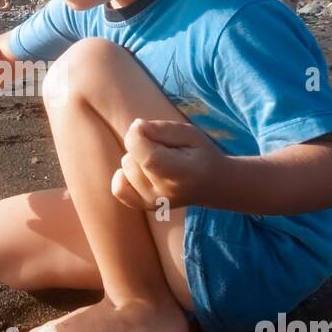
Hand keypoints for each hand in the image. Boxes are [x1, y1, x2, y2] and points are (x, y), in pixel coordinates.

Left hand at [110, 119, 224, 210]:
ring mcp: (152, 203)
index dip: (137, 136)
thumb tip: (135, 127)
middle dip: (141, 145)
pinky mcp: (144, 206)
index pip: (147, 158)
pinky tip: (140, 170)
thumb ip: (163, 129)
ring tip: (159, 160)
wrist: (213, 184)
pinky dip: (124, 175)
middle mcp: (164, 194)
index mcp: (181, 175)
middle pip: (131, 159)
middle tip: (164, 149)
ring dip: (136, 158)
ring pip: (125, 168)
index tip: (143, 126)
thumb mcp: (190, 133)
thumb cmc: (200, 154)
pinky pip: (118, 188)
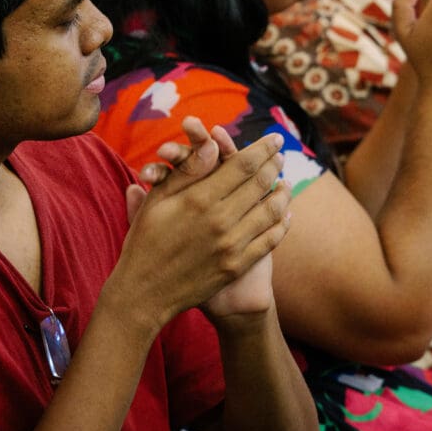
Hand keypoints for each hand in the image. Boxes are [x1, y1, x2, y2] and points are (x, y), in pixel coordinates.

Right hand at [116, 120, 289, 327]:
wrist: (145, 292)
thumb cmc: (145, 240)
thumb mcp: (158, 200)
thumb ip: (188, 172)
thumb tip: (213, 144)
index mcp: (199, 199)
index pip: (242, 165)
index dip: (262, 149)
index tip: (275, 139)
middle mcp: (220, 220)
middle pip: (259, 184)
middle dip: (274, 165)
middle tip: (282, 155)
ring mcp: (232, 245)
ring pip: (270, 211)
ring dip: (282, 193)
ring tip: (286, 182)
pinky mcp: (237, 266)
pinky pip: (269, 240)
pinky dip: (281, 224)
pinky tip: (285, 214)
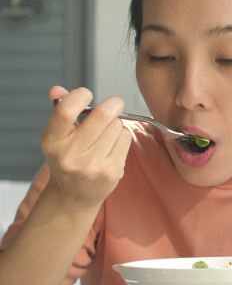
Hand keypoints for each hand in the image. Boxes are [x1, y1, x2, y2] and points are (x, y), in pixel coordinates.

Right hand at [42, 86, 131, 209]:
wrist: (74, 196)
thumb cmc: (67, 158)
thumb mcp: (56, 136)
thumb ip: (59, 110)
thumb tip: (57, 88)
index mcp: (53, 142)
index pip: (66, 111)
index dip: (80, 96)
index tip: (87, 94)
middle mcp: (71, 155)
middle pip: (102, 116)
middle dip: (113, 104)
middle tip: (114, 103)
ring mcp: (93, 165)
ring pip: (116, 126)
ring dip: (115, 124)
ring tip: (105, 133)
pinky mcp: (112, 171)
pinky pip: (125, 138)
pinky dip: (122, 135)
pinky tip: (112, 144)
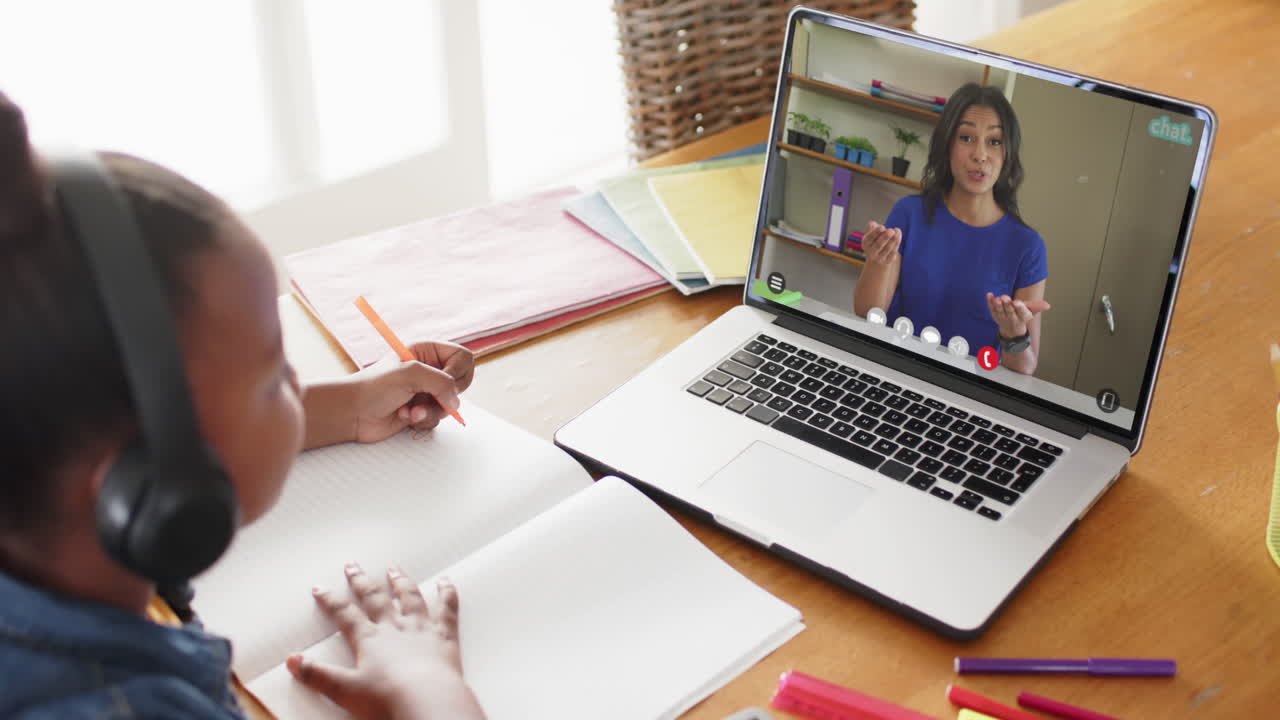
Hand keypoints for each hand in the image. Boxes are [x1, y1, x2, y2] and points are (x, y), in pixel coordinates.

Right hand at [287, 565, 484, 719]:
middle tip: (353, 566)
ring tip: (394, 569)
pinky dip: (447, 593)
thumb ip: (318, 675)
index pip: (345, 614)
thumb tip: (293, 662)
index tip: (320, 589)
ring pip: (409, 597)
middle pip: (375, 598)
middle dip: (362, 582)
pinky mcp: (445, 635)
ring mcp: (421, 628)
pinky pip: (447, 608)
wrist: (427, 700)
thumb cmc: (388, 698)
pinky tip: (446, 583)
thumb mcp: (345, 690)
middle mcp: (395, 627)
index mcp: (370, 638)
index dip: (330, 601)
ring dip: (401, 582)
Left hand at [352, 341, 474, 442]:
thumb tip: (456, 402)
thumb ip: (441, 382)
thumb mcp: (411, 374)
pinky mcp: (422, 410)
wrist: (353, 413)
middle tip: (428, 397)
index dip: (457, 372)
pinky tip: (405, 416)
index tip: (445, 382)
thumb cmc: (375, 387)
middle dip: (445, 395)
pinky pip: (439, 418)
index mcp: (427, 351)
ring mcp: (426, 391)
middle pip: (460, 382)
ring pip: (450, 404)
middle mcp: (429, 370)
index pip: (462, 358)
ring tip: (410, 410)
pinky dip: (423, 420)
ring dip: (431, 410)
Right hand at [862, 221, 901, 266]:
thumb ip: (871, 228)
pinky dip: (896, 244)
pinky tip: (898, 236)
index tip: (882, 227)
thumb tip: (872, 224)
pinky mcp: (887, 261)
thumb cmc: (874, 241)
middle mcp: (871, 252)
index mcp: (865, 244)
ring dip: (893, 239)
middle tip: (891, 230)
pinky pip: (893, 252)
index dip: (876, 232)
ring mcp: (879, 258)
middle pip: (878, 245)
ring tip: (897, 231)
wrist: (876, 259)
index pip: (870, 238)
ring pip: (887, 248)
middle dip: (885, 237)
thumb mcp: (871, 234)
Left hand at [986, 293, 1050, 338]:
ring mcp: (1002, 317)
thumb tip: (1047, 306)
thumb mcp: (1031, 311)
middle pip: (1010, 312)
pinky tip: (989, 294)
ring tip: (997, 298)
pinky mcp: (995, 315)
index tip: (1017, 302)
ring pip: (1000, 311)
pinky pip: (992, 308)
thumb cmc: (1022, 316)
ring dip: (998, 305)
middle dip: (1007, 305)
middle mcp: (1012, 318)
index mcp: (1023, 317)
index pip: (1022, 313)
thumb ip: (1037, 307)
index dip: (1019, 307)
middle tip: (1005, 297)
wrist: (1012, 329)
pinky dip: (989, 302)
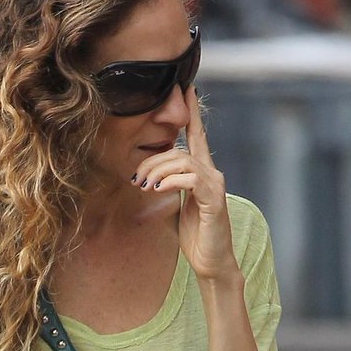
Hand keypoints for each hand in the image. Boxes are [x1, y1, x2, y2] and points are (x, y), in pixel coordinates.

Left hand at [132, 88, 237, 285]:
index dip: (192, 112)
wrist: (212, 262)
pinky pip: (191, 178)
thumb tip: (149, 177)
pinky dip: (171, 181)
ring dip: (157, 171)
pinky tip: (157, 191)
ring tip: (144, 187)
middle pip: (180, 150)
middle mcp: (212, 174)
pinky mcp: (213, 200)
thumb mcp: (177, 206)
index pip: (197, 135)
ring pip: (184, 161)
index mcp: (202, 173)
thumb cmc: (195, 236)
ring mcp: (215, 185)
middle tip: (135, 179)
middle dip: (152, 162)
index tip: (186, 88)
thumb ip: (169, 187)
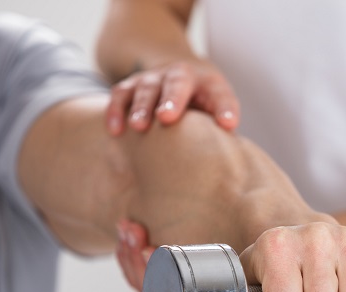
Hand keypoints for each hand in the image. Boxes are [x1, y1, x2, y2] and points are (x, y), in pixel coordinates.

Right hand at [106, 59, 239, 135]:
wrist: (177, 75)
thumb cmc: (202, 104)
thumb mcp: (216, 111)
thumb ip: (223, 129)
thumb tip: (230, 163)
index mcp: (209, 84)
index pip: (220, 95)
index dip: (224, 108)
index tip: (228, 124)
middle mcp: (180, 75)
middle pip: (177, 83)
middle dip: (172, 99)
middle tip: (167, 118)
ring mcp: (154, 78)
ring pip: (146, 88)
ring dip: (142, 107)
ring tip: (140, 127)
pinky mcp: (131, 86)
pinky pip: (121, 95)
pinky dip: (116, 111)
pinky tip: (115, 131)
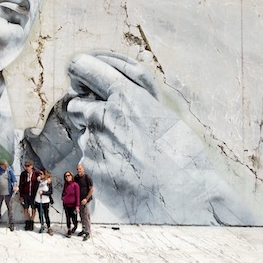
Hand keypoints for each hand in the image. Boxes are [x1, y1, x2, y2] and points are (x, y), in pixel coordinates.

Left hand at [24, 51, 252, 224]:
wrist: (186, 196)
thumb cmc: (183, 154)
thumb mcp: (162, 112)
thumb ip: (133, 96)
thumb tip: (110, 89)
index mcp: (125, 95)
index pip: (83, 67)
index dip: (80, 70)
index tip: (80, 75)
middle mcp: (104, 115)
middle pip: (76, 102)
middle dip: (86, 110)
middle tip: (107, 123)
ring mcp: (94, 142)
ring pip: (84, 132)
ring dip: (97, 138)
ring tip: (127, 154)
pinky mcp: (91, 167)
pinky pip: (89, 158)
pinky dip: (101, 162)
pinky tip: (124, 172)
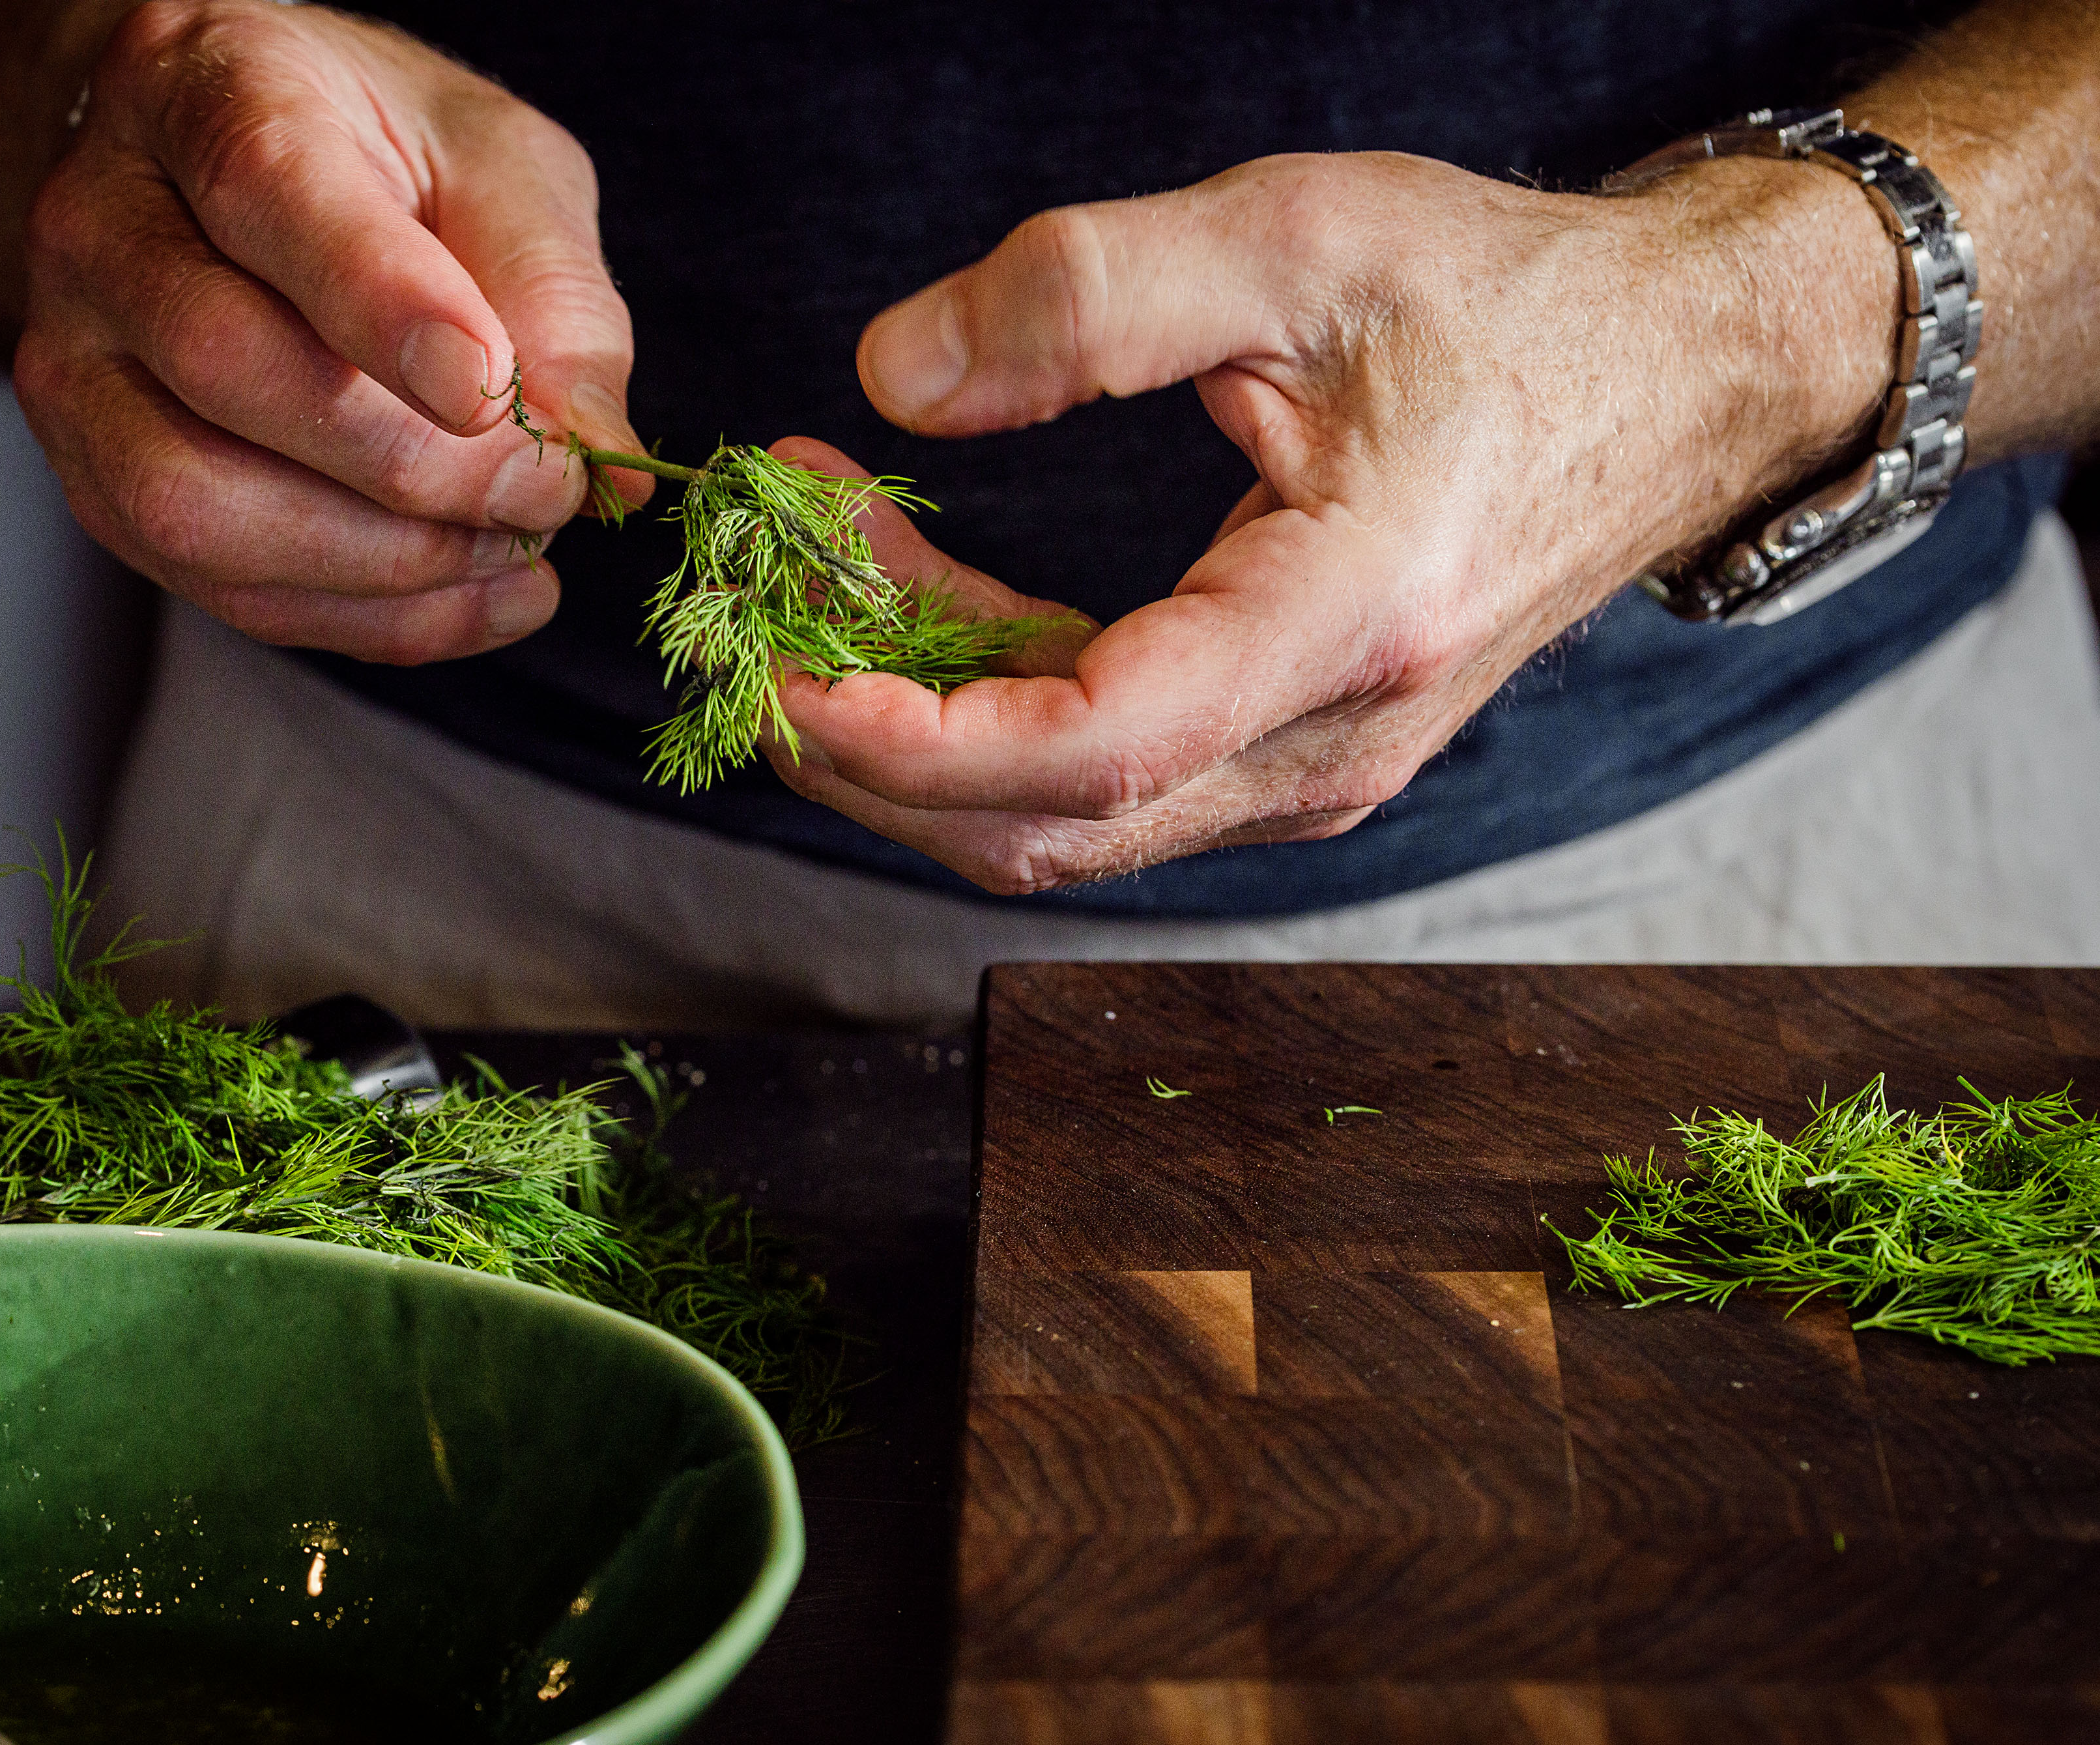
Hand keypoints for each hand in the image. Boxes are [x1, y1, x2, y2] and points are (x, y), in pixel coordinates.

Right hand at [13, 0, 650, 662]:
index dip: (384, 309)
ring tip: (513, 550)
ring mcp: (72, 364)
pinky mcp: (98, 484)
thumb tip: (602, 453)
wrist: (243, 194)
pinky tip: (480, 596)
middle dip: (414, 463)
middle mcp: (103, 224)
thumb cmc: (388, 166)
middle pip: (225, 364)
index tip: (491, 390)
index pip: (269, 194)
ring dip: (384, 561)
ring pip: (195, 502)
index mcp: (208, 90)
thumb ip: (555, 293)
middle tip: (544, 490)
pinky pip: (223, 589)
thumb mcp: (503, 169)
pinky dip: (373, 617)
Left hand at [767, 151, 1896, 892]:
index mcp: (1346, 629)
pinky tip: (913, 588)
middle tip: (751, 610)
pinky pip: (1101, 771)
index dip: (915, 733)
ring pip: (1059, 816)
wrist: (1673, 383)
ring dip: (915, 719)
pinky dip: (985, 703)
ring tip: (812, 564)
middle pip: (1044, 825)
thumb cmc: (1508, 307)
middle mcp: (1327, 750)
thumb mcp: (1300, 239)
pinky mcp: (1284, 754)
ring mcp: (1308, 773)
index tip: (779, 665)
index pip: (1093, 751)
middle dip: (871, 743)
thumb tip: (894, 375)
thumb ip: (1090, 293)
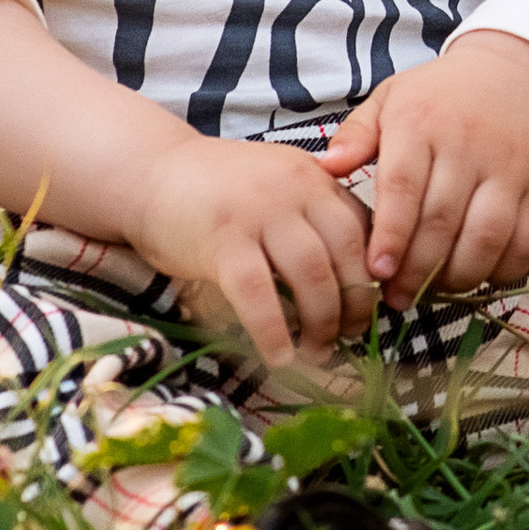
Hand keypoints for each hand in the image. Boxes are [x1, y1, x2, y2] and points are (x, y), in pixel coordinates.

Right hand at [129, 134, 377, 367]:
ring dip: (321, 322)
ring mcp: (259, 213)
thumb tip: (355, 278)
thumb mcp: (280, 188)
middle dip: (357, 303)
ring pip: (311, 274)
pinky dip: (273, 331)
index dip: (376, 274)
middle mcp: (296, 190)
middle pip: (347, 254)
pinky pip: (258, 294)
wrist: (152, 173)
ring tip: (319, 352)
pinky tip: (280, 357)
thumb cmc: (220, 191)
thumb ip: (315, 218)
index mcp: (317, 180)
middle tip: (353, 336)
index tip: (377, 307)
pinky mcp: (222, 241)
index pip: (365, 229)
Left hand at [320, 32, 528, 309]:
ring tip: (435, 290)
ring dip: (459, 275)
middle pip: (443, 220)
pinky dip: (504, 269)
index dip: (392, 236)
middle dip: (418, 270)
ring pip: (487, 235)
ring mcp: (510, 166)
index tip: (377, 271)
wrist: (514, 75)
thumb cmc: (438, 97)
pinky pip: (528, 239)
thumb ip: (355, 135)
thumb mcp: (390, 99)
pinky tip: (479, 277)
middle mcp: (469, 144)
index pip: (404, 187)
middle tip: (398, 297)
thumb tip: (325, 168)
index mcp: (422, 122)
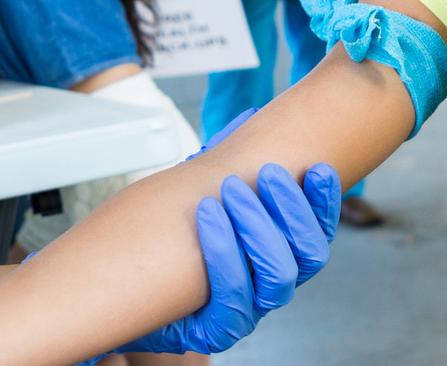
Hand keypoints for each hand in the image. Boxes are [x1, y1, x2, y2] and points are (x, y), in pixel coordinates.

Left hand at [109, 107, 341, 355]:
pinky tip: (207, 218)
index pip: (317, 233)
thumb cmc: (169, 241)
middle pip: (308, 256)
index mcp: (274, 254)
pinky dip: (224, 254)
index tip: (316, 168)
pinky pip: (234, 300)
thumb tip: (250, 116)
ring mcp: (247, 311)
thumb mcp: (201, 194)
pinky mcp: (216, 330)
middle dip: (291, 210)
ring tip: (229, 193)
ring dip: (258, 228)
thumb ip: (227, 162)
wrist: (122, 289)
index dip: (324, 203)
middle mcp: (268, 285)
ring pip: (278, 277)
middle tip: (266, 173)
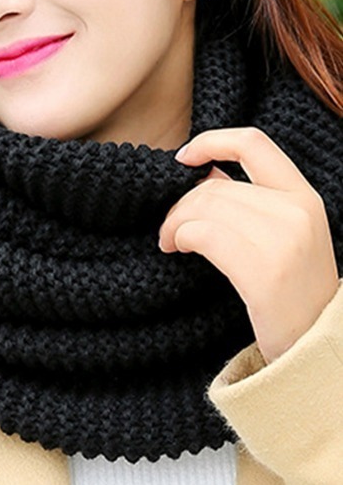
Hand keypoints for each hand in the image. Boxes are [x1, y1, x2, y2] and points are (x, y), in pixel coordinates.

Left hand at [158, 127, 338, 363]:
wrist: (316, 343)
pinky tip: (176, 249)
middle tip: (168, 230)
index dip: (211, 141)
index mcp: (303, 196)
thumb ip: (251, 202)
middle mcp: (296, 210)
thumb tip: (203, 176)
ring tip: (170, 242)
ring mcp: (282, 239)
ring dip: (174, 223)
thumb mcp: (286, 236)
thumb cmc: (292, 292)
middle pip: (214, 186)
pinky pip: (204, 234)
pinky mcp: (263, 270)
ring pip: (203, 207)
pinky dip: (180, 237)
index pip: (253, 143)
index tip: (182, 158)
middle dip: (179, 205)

-- Work to be completed --
Above are the records; copy from them only the lines starting at the one containing "middle pip: (1044, 825)" and ending at the one containing "index pip: (317, 233)", exactly and without pictures.

-- Response --
middle pip: (1044, 825)
thumb cmc: (1508, 307)
middle mcp: (1327, 750)
thumb mcp: (1300, 239)
pinky mcp: (1284, 754)
ring mcp: (1308, 773)
index tip: (779, 665)
index pip: (1093, 751)
middle dip: (871, 743)
thumb tip: (894, 375)
thumb ip: (1090, 293)
Hand keypoints for each hand in the image. Boxes are [x1, y1, x2, y2] and points are (x, y), in pixel coordinates.

Right hand at [129, 134, 377, 367]:
ring dip: (321, 322)
ring mcp: (259, 213)
thumb tip: (355, 278)
thumb mcp: (280, 188)
middle dip: (357, 303)
ring pip: (311, 274)
pinky dip: (273, 331)
index dip: (376, 274)
middle mcp: (296, 190)
middle pip: (347, 254)
pinky pip: (258, 294)
wrist: (152, 173)
ring tip: (319, 352)
pinky tip: (280, 357)
thumb cmc: (220, 191)
thumb ip: (315, 218)
index mcp: (317, 180)
middle tip: (353, 336)
index tip: (377, 307)
pinky mcp: (222, 241)
index pip: (365, 229)
Left hand at [320, 32, 528, 309]:
ring tip: (435, 290)
ring dip: (459, 275)
middle pip: (443, 220)
pinky dip: (504, 269)
index dip: (392, 236)
middle dip: (418, 270)
ring pip: (487, 235)
ring mcp: (510, 166)
index tip: (377, 271)
wrist: (514, 75)
thumb cmc: (438, 97)
pinky pip: (528, 239)
thumb ip: (355, 135)
thumb mcp: (390, 99)
pinky tip: (479, 277)
middle mcp: (469, 144)
index pip: (404, 187)
middle tip: (398, 297)
thumb tip: (325, 168)
index mcp: (422, 122)
Hand keypoints for each hand in the image. Boxes are [x1, y1, x2, y2] and points are (x, y), in pixel coordinates.

Left hand at [109, 107, 341, 355]:
pinky tip: (207, 218)
index pip: (317, 233)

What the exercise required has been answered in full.